Georgia Tech's Matt Wieters is the top prospect available this year, but even though his numbers are down, there is very little chance he escapes the first five picks in the draft, so the Tigers likely won't have a shot at getting him. After playing a paramount role in helping Oregon State winning the national championship last June, Mitch Canham turned down the Cardinals as a 41st-round pick, and has had a terrific junior year to be a candidate to go in the first round. Entering the week, he's hitting .355 with eight homers and 50 RBIs. Canham didn't start catching until he got to college, but has made great strides defensively.
Another prospect who is focusing strictly on catching is Auburn's Josh Donaldson. The junior was an all-star in the Cape Cod League last summer as a utility player, but his transformation behind the plate has been completed. He has a strong arm to go with a quick release and quick feet, and he has a solid offensive game and good power. He is hitting .335 with nine homers, 45 RBIs, and is 17-for-20 in stolen bases.
Like Canham, Donaldson should be gone in the first 50 picks. A bad back has hampered Tennessee's J.P. Arencibia, who has just five home runs this year, but catchers with his power potential tend not stay on draft boards very long, and he should be in the supplemental first-round area.
Texas' Preston Clark is exceptional in all phases of the defensive game, but his bat has been coming around. As a draft-eligible sophomore, his sign ability will be a huge factor.
Lamar's Michael Ambort has split time at first base and catching, as he continues to work his way back from Tommy John surgery. His bat has showed no rust with a .380 average and 11 homers. Alex Garabedian of the College of Charleston turned down the Yankees as a seventh-round pick out of high school, and he should go in the first 10 rounds this June. He also has 11 homers.
Two other college catchers who have solidified their draft standing with better defense to go with good offensive potential are Mississippi State's Ed Easley and Louisiana-Lafayette's Jon Lucroy. Oklahoma's Jackson Williams and Rice's Danny Lehmann are more known for their strong defense, while South Alabama's Joel Collins has solid all-around tools. Kentucky's Sean Coughlin should make a nice senior sign after a terrific year (.347 BA, 11 HR, 65 RBI) with the bat to date.

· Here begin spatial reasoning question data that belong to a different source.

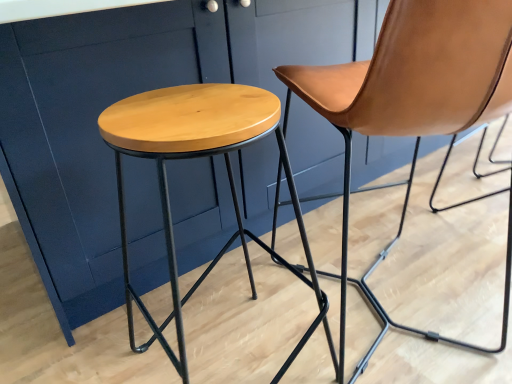
Locate an element on the screen. This screenshot has width=512, height=384. natural wood stool at center is located at coordinates (196, 157).

This screenshot has width=512, height=384. What do you see at coordinates (196, 157) in the screenshot?
I see `natural wood stool at center` at bounding box center [196, 157].

Find the location of a particular element. This screenshot has height=384, width=512. brown leather chair at center is located at coordinates (415, 103).

The image size is (512, 384). What do you see at coordinates (415, 103) in the screenshot?
I see `brown leather chair at center` at bounding box center [415, 103].

Locate an element on the screen. The width and height of the screenshot is (512, 384). natural wood stool at center is located at coordinates (196, 157).

Is brown leather chair at center to the left of natural wood stool at center from the viewer's perspective?

No, brown leather chair at center is not to the left of natural wood stool at center.

Which object is further away from the camera, brown leather chair at center or natural wood stool at center?

brown leather chair at center is further from the camera.

Is point (480, 33) closer or farther from the camera than point (180, 153)?

Point (480, 33) is positioned closer to the camera compared to point (180, 153).

From the image's perspective, relative to natural wood stool at center, is brown leather chair at center above or below?

Clearly, from the image's perspective, brown leather chair at center is above natural wood stool at center.

From a real-world perspective, who is located higher, brown leather chair at center or natural wood stool at center?

brown leather chair at center.

Is brown leather chair at center wider or thinner than natural wood stool at center?

In the image, brown leather chair at center appears to be wider than natural wood stool at center.

Considering the sizes of objects brown leather chair at center and natural wood stool at center in the image provided, who is shorter, brown leather chair at center or natural wood stool at center?

natural wood stool at center.

Which of these two, brown leather chair at center or natural wood stool at center, is smaller?

Smaller between the two is natural wood stool at center.

Is brown leather chair at center positioned beyond the bounds of natural wood stool at center?

That's correct, brown leather chair at center is outside of natural wood stool at center.

Are brown leather chair at center and natural wood stool at center beside each other?

No, brown leather chair at center is not in contact with natural wood stool at center.

Is natural wood stool at center at the back of brown leather chair at center?

brown leather chair at center does not have its back to natural wood stool at center.

In the scene shown: Can you tell me how much brown leather chair at center and natural wood stool at center differ in facing direction?

4.41 degrees.

How far apart are brown leather chair at center and natural wood stool at center?

27.78 centimeters.

You are a GUI agent. You are given a task and a screenshot of the screen. Output one action in this format:
    pyautogui.click(x=<x>, y=<y>)
    Task: Click on the stool directly beneath the brown leather chair at center (from a real-world perspective)
    Image resolution: width=512 pixels, height=384 pixels.
    Given the screenshot: What is the action you would take?
    pyautogui.click(x=196, y=157)

Is natural wood stool at center to the left or to the right of brown leather chair at center in the image?

Based on their positions, natural wood stool at center is located to the left of brown leather chair at center.

Based on the photo, between natural wood stool at center and brown leather chair at center, which one is positioned in front?

natural wood stool at center is in front.

Is point (190, 149) less distant than point (425, 61)?

Yes, point (190, 149) is closer to viewer.

From the image's perspective, which one is positioned higher, natural wood stool at center or brown leather chair at center?

brown leather chair at center, from the image's perspective.

From a real-world perspective, relative to brown leather chair at center, is natural wood stool at center vertically above or below?

Clearly, from a real-world perspective, natural wood stool at center is below brown leather chair at center.

Looking at their sizes, would you say natural wood stool at center is wider or thinner than brown leather chair at center?

Considering their sizes, natural wood stool at center looks slimmer than brown leather chair at center.

In terms of height, does natural wood stool at center look taller or shorter compared to brown leather chair at center?

In the image, natural wood stool at center appears to be shorter than brown leather chair at center.

Based on their sizes in the image, would you say natural wood stool at center is bigger or smaller than brown leather chair at center?

natural wood stool at center is smaller than brown leather chair at center.

Is natural wood stool at center situated inside brown leather chair at center or outside?

natural wood stool at center lies outside brown leather chair at center.

Is the surface of natural wood stool at center in direct contact with brown leather chair at center?

No, natural wood stool at center is not in contact with brown leather chair at center.

Is brown leather chair at center at the back of natural wood stool at center?

natural wood stool at center is not turned away from brown leather chair at center.

What's the angular difference between natural wood stool at center and brown leather chair at center's facing directions?

natural wood stool at center and brown leather chair at center are facing 4.41 degrees away from each other.

This screenshot has height=384, width=512. Identify the location of chair above the natural wood stool at center (from a real-world perspective). (415, 103).

Where is `chair that appears above the natural wood stool at center (from a real-world perspective)`? The image size is (512, 384). chair that appears above the natural wood stool at center (from a real-world perspective) is located at coordinates (415, 103).

This screenshot has width=512, height=384. I want to click on chair that appears behind the natural wood stool at center, so click(x=415, y=103).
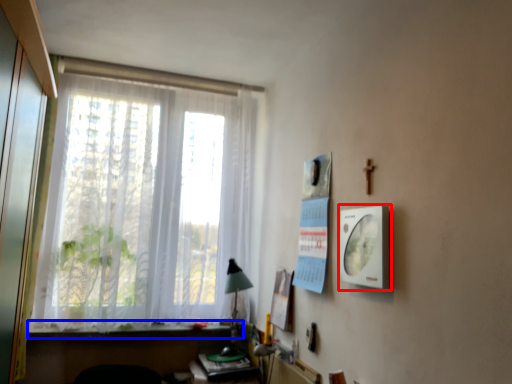
Question: Which of the following is the closest to the observer, picture frame (highlighted by a red box) or window sill (highlighted by a blue box)?

Choices:
 (A) picture frame
 (B) window sill

Answer: (A)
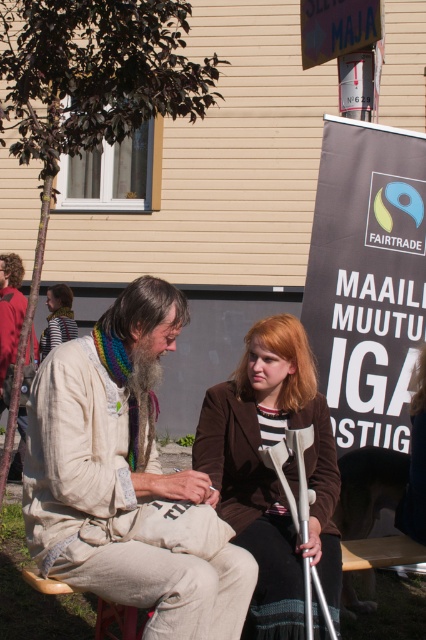
Who is more forward, (215, 424) or (5, 269)?

Positioned in front is point (215, 424).

Who is more distant from viewer, (x=276, y=484) or (x=22, y=266)?

Positioned behind is point (x=22, y=266).

Find the location of `brown fabric crutches at center`. brown fabric crutches at center is located at coordinates (273, 472).

Does light beige fabric jacket at center come in front of beige fabric jacket at lower left?

Yes.

Is light beige fabric jacket at center below beige fabric jacket at lower left?

Correct, light beige fabric jacket at center is located below beige fabric jacket at lower left.

Which is in front, point (40, 476) or point (25, 307)?

Point (40, 476) is in front.

Find the location of a particular element. This screenshot has height=640, width=426. light beige fabric jacket at center is located at coordinates (123, 476).

The height and width of the screenshot is (640, 426). What do you see at coordinates (123, 476) in the screenshot? I see `light beige fabric jacket at center` at bounding box center [123, 476].

Can you confirm if light beige fabric jacket at center is bigger than brown fabric crutches at center?

Indeed, light beige fabric jacket at center has a larger size compared to brown fabric crutches at center.

Does point (131, 387) come farther from viewer compared to point (311, 563)?

Yes, point (131, 387) is farther from viewer.

Locate an element on the screen. light beige fabric jacket at center is located at coordinates [x=123, y=476].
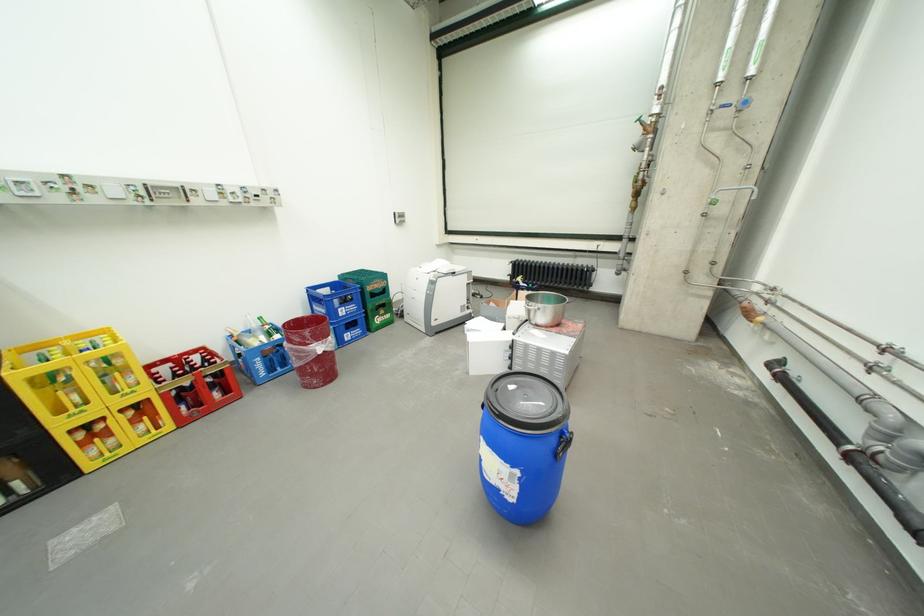
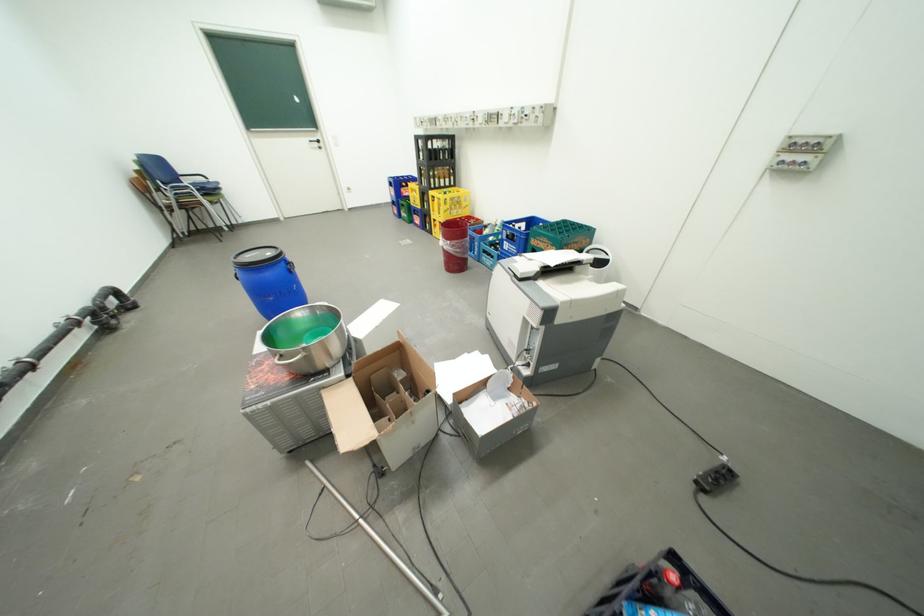
Locate, in the second image, the point that corresponds to (349,310) in the first image.

(516, 244)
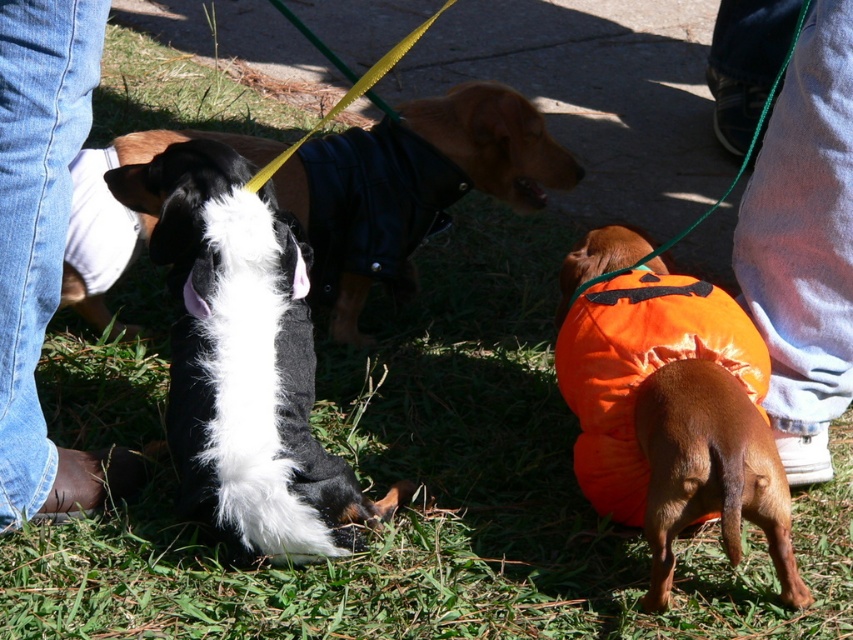
Question: Which point is closer to the camera?

Choices:
 (A) denim pants at lower right
 (B) black and white fur at center
 (C) orange fabric dog at center

Answer: (C)

Question: Estimate the real-world distances between objects in this image. Which object is farther from the black leather jacket at center?

Choices:
 (A) black and white fur at center
 (B) orange fabric dog at lower right
 (C) orange fabric dog at center
 (D) denim pants at lower right

Answer: (B)

Question: Is denim pants at lower right to the right of orange fabric dog at center from the viewer's perspective?

Choices:
 (A) no
 (B) yes

Answer: (B)

Question: Does black leather jacket at center appear on the right side of orange fabric dog at lower right?

Choices:
 (A) no
 (B) yes

Answer: (A)

Question: Where is black leather jacket at center located in relation to jeans at lower left in the image?

Choices:
 (A) above
 (B) below

Answer: (A)

Question: Which point is closer to the camera?

Choices:
 (A) (776, 128)
 (B) (474, 188)
 (C) (682, 490)
 (D) (274, 266)

Answer: (C)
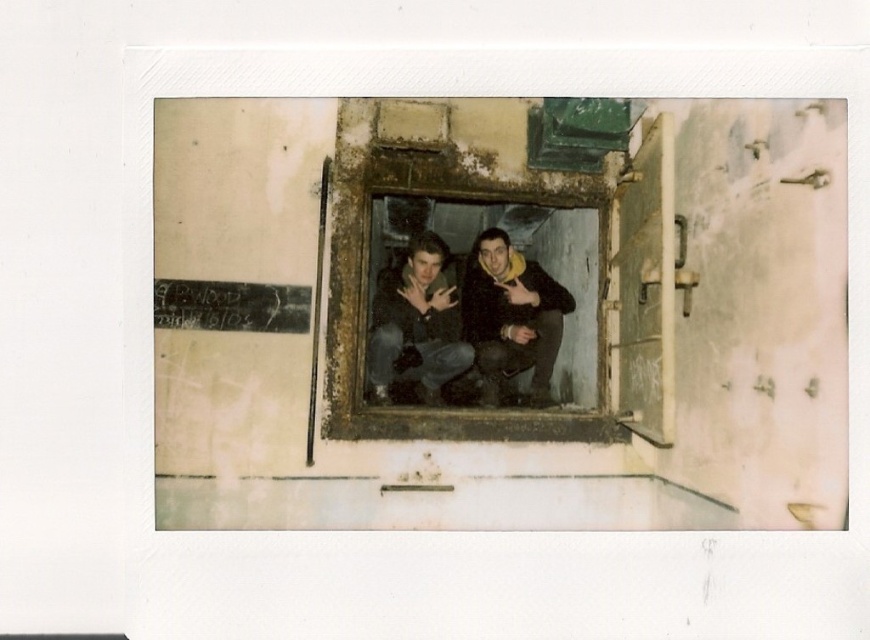
Is point (393, 358) positioned before point (382, 397)?

That is False.

Between dark blue jeans at center and dark gray jeans at center, which one is positioned higher?

Positioned higher is dark blue jeans at center.

Is point (485, 404) positioned after point (403, 346)?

The prep ranks also have several outstanding prospects who could go in the early rounds of the draft. Pennsylvania's Devin Mesoraco has moved up draft boards with his very attractive package of tools. He has terrific athleticism, a strong and accurate arm (despite having surgery on it after his sophomore year), and solid power potential. Mesoraco has committed to Virginia, but with his outstanding performance this spring, he's a good bet to go high enough to pass on college.
Florida's Yasmani Grandal has long been considered the top defensive catcher in the prep class, but his bat has taken a huge leap forward this spring. He has signed to stay at home with Miami (Fla.). Travis d'Arnaud (California) has also stepped to the forefront of the prep catching class with his power bat and improved defense.
Fellow Californian Austin Romine, who older brother Andrew could go in the first five rounds as a shortstop from Arizona State, has also moved up draft boards and a showdown with d'Arnaud brought hordes of scouts in. His season ended prematurely due to an injury, which may cloud his signability.
With the dearth of catchers available this year, don't be surprised if the Tigers try and draft a few of them on this list. Finding good catchers is a very difficult chore, so even if they sign someone like Ben Petralli before the draft as a draft-and-follow, the crop of catchers is solid enough to warrant adding extra prospects to the system.